LDAP directory settings have been saved
fig. LDAP directory settings have been saved

Test configuration and simulate sync

Once the settings have been saved, the buttons "Simulate synchronize" and "Synchronize" at the top have become clickable.

Before we actually do a real synchronization, we will first simulate one. Click on "Simulate synchronize" and wait a few seconds. Once the simulation is complete, a report such as the one below will be displayed.

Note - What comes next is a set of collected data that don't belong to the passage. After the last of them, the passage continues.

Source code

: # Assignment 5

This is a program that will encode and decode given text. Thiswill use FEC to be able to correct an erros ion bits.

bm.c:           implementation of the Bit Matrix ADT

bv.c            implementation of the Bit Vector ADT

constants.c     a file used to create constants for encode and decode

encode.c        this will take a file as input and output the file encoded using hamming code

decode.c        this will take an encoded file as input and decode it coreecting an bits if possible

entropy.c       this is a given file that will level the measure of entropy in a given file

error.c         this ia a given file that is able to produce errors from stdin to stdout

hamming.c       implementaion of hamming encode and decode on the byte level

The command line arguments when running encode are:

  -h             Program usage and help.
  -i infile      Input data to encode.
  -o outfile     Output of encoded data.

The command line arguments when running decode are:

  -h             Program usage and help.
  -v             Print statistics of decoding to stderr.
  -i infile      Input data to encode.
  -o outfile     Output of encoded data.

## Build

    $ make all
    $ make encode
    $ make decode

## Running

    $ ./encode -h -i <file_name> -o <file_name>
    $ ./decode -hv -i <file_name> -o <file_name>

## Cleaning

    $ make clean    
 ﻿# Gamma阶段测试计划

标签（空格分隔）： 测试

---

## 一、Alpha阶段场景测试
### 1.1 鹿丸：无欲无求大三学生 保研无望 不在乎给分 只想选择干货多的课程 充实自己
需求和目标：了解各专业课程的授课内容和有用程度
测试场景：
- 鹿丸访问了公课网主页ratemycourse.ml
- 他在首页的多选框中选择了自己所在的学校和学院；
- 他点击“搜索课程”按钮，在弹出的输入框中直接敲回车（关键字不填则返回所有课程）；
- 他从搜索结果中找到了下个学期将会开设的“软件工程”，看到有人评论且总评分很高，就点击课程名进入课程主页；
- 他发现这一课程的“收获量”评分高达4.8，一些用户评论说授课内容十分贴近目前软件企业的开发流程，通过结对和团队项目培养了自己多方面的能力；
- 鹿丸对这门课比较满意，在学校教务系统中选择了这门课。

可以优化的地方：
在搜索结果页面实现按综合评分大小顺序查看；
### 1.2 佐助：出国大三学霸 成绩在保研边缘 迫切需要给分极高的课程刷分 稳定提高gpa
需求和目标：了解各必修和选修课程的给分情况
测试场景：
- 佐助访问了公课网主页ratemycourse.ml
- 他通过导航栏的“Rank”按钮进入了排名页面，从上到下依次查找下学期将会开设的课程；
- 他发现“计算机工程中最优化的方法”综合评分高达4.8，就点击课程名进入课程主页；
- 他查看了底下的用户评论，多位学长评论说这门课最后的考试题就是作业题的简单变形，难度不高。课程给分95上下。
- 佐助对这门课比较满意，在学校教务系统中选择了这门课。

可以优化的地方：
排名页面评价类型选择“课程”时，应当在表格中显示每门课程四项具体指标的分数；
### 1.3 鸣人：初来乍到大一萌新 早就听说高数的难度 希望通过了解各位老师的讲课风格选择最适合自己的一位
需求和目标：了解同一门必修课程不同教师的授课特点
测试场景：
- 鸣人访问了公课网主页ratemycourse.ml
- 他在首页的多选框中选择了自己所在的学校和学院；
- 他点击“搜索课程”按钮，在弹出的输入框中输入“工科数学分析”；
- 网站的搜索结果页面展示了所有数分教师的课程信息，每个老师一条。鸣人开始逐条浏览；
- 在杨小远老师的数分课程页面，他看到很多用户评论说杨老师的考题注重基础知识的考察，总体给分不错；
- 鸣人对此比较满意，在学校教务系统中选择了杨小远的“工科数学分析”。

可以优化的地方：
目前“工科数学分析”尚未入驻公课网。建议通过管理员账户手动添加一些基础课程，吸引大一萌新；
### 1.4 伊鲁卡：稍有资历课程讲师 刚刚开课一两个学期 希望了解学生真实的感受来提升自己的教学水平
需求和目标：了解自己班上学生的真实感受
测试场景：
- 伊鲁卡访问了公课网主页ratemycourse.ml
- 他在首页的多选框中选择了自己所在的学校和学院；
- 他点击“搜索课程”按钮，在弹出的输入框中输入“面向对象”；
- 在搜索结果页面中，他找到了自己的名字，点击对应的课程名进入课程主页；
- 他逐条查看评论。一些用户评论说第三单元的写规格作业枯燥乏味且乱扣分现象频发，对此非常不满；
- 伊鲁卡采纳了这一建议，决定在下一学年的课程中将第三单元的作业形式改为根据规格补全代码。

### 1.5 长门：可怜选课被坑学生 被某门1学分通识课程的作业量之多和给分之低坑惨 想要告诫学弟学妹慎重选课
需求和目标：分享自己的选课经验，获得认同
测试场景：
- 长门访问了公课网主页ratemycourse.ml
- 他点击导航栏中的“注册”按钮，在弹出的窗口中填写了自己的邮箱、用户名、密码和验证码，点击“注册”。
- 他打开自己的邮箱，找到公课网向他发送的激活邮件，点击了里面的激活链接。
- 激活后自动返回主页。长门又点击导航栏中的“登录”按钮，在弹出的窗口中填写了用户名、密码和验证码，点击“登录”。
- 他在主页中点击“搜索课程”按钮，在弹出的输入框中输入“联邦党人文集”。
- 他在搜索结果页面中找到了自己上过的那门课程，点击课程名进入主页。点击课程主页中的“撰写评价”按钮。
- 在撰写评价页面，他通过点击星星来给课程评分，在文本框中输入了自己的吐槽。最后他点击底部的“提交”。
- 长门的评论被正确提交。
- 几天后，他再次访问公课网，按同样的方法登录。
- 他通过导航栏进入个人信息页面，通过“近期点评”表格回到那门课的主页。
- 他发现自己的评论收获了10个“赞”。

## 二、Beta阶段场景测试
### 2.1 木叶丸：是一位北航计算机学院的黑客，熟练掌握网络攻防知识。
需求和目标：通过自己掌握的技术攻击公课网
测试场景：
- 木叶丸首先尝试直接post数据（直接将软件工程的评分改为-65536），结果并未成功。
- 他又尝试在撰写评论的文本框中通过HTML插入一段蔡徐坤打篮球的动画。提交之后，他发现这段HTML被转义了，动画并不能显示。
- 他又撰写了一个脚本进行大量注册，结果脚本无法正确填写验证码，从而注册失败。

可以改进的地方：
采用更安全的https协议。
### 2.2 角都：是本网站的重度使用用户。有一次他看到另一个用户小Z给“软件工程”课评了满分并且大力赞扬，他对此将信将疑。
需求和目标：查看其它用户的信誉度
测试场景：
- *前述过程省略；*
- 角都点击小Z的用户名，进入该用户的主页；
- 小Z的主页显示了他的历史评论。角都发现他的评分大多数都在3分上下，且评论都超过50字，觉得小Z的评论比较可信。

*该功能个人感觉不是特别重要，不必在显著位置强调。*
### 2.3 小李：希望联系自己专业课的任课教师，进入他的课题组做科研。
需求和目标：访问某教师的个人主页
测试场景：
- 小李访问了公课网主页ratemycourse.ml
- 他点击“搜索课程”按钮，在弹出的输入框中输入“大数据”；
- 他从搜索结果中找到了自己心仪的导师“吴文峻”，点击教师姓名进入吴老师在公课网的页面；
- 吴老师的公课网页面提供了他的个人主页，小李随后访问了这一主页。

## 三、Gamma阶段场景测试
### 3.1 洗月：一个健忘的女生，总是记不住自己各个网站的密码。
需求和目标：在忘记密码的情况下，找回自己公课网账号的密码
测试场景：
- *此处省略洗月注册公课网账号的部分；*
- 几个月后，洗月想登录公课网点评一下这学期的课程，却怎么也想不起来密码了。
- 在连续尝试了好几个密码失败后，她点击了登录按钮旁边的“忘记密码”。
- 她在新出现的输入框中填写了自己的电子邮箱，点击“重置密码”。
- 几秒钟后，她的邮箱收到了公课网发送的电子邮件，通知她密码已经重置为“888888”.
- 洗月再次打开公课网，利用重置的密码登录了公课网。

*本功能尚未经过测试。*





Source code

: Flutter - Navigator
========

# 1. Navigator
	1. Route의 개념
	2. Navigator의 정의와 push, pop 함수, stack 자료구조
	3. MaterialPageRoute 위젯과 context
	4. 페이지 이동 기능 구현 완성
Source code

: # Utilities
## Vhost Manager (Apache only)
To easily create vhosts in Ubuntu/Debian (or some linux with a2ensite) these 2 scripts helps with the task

LDAP directory sync simulation
fig. LDAP directory sync simulation

In this report, you will be able to see what will actually happen when you will synchronize your directory for real. You will also be able to take corrective measures before an error actually happens.

First synchronization

To do the first synchronization, repeat the same process as above. Only, click on "Synchronize" this time. A similar report to the one that was displayed during a simulate will appear and let you know what happened exactly.

User synchronization example workflow

When an user is created in LDAP, they are imported in Passbolt using synchronization.

If you delete this user in Passbolt, he will remain present in LDAP but won't be added back to Passbolt on next synchronization.

If you want to re-sync this user with LDAP, manually re-create him in Passbolt then run synchronization. Passbolt synchronization tool will automatically recreate the link in Passbolt database.

If you delete this user in LDAP, he will be deleted from Passbolt on next synchronization.

Going further

How to synchronize my directory automatically?

If you want to automate the synchronization, you (or the person in charge of hosting) will need to setup a cron job.

Configure LDAP with SSL (LDAPS)

If your configuration doesn't run out of the box with LDAPS, you can refer to the LDAP with SSL documentation in order to adjust your config or throubleshoot your issue.